The big news today is that the College Board has announced a major overhaul of the SAT, to be effective in 2016:
- SAT to drop essay requirement and return to top score of 1600 in redesign of admission test.
- SAT dropping essay portion, returning to 1,600 maximum score
- College Board Redesigns SAT Exam Making Essay Portion Optional
The major changes seem to be these:
- Eliminating difficult vocabulary in favor of common words like “synthesis”. This is intended to reduce the benefit of vocabulary study, but is likely to reduce the benefit of having read extensively (which is the main source for a large vocabulary).
- Adding a penalty for leaving any questions unanswered. They phrase this as “eliminating the guessing penalty”, but there was no penalty for guessing—the expected value of a guess was 0, the same as leaving a question unanswered. Now guessing will have a positive expected value, so leaving a question unanswered is effectively penalized.
- Merging the critical reading and writing multiple-guess questions, so that there is one score for both reading and writing. This makes some sense, as the current split between the two seems completely arbitrary.
- Making the essay optional, so that there will be a return to a 1600-point scale with a separate score for those who choose to do the essay. Since the essay bore little resemblance to writing in college, was graded randomly (or worse), and encouraged teaching the awful 5-paragraph essay, eliminating the essay is probably a very good move. The new optional essay will be twice as long, which may make it have some minor predictive value, unlike the current essay. I suspect that 90% of colleges will not request the essay, as it has had essentially no predictive value.
- Alignment to the Common Core, which is of dubious utility for predicting college success, given that the Common Core is primarily designed for non-college-bound students.

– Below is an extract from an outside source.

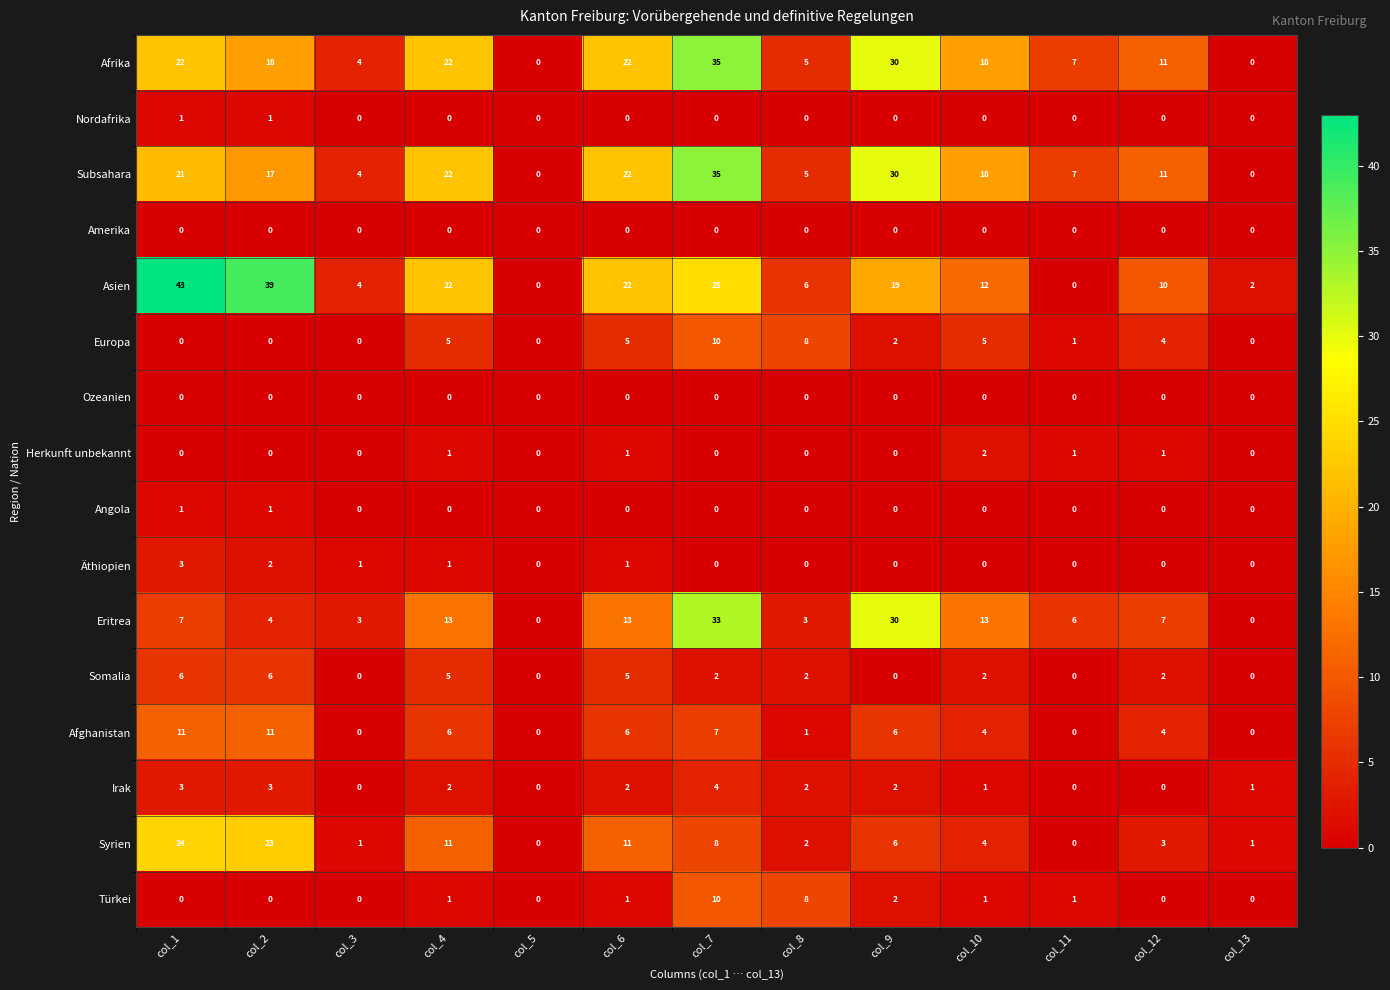

Is it true that Türkei equals 8 at col_8?

True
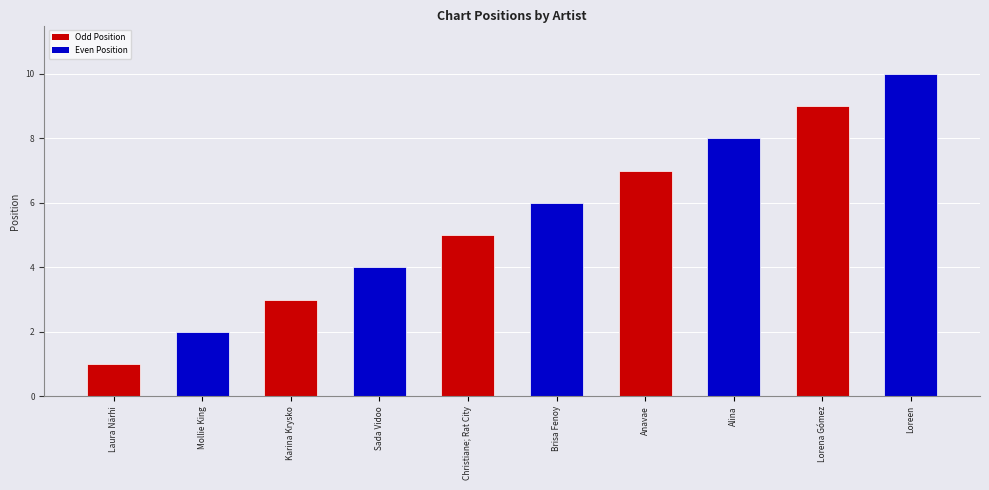

What is the label of the 9th bar from the left?

Lorena Gómez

- Allowing the SAT to be taken on computers. I wonder how they are going to arrange the proctoring to make sure that no computer-based cheating occurs.
Although the College Board says that this overhaul is not prompted by their shrinking market share (ACT now sells more tests than SAT), I’m sure that is the primary driving factor. If the College Board behaved more like a non-profit than like a corporate monopoly (smaller executive salaries, pricing for distributing scores to college that was close to actual costs rather than the price gouging that they currently engage it), I’d be more inclined to believe that this was not just a “market share” phenomenon. Since all the changes make them look more like the ACT, it seems to be entirely profit-driven, not based on a desire to more accurately predict the success of college applicants.
Eliminating the essay should make the SAT much cheaper to grade, but I’ve not heard any announcements about them reducing the price of the exams.
> I wonder how they are going to arrange the proctoring to make sure that no computer-based cheating occurs.
That part is easy – K12 uses a program called “Exam Guard” that basically will not let you switch to another application while you are still in the test mode.
Here is the official description: http://help.k12.com/support-topics/ols-online-school/international-academy/high-school/lessons-and-assessments/examgua-1
K12’s high school tests will not start if this Exam Guard is not installed and the only way you can exit the test is to turn it in.
If SAT is taken at test centers, all they need to do is to install this or similar program on each computer there.
If it is taken at schools, they still can require Exam Guards on each computer used for testing.